With up to half of a health plan’s revenue determined by the health status of its membership, accurate data submissions play a key role in both regulatory compliance and financial performance. A misstep in your documentation can make or break you, especially as it pertains to risk adjustment data compliance.
Whether you are managing Medicare Advantage (MA) encounter data or the Commercial Affordable Care Act (ACA) risk adjustment data submissions for payment reconciliation, with different requirements for each line of business, the submissions process is complicated and complex – and it’s not just the separate requirements that can cause hiccups. Medicare data files must be submitted through the Risk Adjustment Processing System (RAPS) and Encounter Data Processing System (EDPS) – currently transitioning to 100% EDPS in the future – while ACA data is submitted through the EDGE Server. The two separate systems for risk adjustment payments and capitation add a layer of complexity to the balancing act.
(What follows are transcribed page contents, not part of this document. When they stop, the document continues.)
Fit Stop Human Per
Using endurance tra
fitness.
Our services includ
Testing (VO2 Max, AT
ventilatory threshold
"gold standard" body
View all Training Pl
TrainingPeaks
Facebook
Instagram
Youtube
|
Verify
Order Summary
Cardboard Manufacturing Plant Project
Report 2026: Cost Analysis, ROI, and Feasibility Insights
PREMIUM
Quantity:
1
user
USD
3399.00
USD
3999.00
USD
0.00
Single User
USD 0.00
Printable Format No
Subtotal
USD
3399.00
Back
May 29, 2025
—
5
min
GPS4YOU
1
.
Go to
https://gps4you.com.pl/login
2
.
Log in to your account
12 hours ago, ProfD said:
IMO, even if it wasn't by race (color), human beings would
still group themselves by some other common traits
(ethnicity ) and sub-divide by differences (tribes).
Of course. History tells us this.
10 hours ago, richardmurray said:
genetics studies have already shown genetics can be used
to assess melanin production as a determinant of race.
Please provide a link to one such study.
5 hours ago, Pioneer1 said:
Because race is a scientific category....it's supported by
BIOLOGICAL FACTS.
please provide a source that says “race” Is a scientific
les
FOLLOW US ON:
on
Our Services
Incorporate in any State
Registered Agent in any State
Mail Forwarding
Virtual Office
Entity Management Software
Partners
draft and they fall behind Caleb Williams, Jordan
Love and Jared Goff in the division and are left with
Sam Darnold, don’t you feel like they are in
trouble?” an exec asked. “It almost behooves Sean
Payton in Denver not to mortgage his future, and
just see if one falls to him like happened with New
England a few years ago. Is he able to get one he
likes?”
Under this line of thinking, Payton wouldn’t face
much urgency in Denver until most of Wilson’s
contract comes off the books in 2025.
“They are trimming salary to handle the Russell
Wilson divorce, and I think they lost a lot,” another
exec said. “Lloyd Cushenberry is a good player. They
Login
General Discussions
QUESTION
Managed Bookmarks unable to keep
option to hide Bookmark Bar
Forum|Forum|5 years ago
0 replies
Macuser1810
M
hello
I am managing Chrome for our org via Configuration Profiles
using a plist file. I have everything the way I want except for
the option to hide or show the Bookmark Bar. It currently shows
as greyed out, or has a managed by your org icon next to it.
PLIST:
Meanwhile, ongoing revisions that are made to CMS compliance regulations call for health plans to be agile, while also ensuring they are submitting complete and accurate transactions within the mandated timelines. To put it simply, health plans must keep up and comply with deadlines or risk being penalized – a costly penalty, but one that can be avoided.
In a rapidly changing market, one key to risk adjustment success for any health plan is the ongoing assessment of process improvement opportunities. This is particularly true regarding claims submissions for risk adjustment, given that encounter data has become more salient. Let’s talk about three proven practices that will best serve your organization’s efforts to collect and report quality data, enabling efficient CMS risk adjustment submissions.
1. Ensuring Complete Submissions Data
Despite each line of business having its own set of requirements, regulatory bodies use historical encounter data for setting and adjusting capitation payment rates for all managed care organizations (MCO). CMS needs complete, detailed encounter data for a full picture of how care was provided as well as how much care was provided – increasing its strength as a data source (i.e., inpatient stays, hospitalizations and special needs facility information, etc.). Essentially, missing or incomplete data impacts an MCO’s future payments, so it’s in everyone’s best interest to submit complete and timely data to avoid inaccurate reimbursement. But what constitutes complete risk adjustment data anyway? For complete Medicare submissions, medical records should be supported by conditions that have been coded and clinically validated on medical claims or encounters and all co-existing conditions that impact member care should be coded to ensure chart reviews are present. The best way to achieve complete data for ACA is through physician documentation, pharmacy and enrollment data.
2. Increasing Accuracy and Efficiency
Encounter errors carry financial impact for Medicare, and enrollment and pharmacy errors carry financial impact for ACA. Identifying those errors before submitting data files to CMS will prevent revenue loss, but it requires a strategic approach. Addressing errors and ensuring accurate data submissions improves acceptance rates and drives risk score accuracy. Improving the accuracy of your submissions and increasing acceptance rates translates to greater compliance rates for 1. improved financial performance 2. the elimination of duplicative processes, and 3. more rapid achievement of financial transparency. This is even more reason to make a concerted effort to evaluate claims for accuracy based on CMS guidance prior to submission.
But, what is deemed “accurate” data? Data is considered accurate when submitted diagnosis codes are obtained through a face-to-face doctor’s visit and documented correctly in the medical record. There are several ways to ensure the data you are submitting is accurate:
- Implement standardized coding procedures
- Review and address common documentation errors
- Use trained and certified coders
- Regularly use analytic software to identify errors prior to submissions
- Review coding patterns
- Offer providers documented guidelines on how to avoid making common coding errors
3. Submitting On-time
Health plans of all sizes and across all locations are challenged by the balancing act of providing quality healthcare to members while monitoring and adhering to CMS regulations. A significant element of health plan data management and oversight includes staying ahead of industry deadlines. Ultimately, for every health plan and business line, adherence to CMS risk adjustment deadlines is required to circumvent possible penalties. Data submission deadlines and applicable open dates of service (DOS) vary between MA and ACA. There are three annual submission deadlines for MA risk adjustment, commonly referred to as “sweep dates” or “CMS risk adjustment sweeps,” using the RAPS/EDPS system. ACA has just one final deadline annually and four interim deadlines for quarterly data submission to adhere to that are submitted through EDGE Servers. Having a combination of effective procedures to manage deadlines along with expertise is key to managing mandated timelines.
The Ultimate Objective
The bottom line for government-supported health plans is course correction. As part of healthcare risk adjustment, there needs to be visibility into the data for reconciliation and the ability to quickly identify the outliers. The last thing an MA or ACA health plan wants to do is miss out on significant reimbursement for member management due to inadequate reporting. Having the necessary processes and resources in place to properly manage your risk adjustment data submissions – from data integration to acceptance and reconciliation to actuarial forecasting – will reduce error correction work and ensure you are accurately compensated, allowing you to provide high-quality care for your members.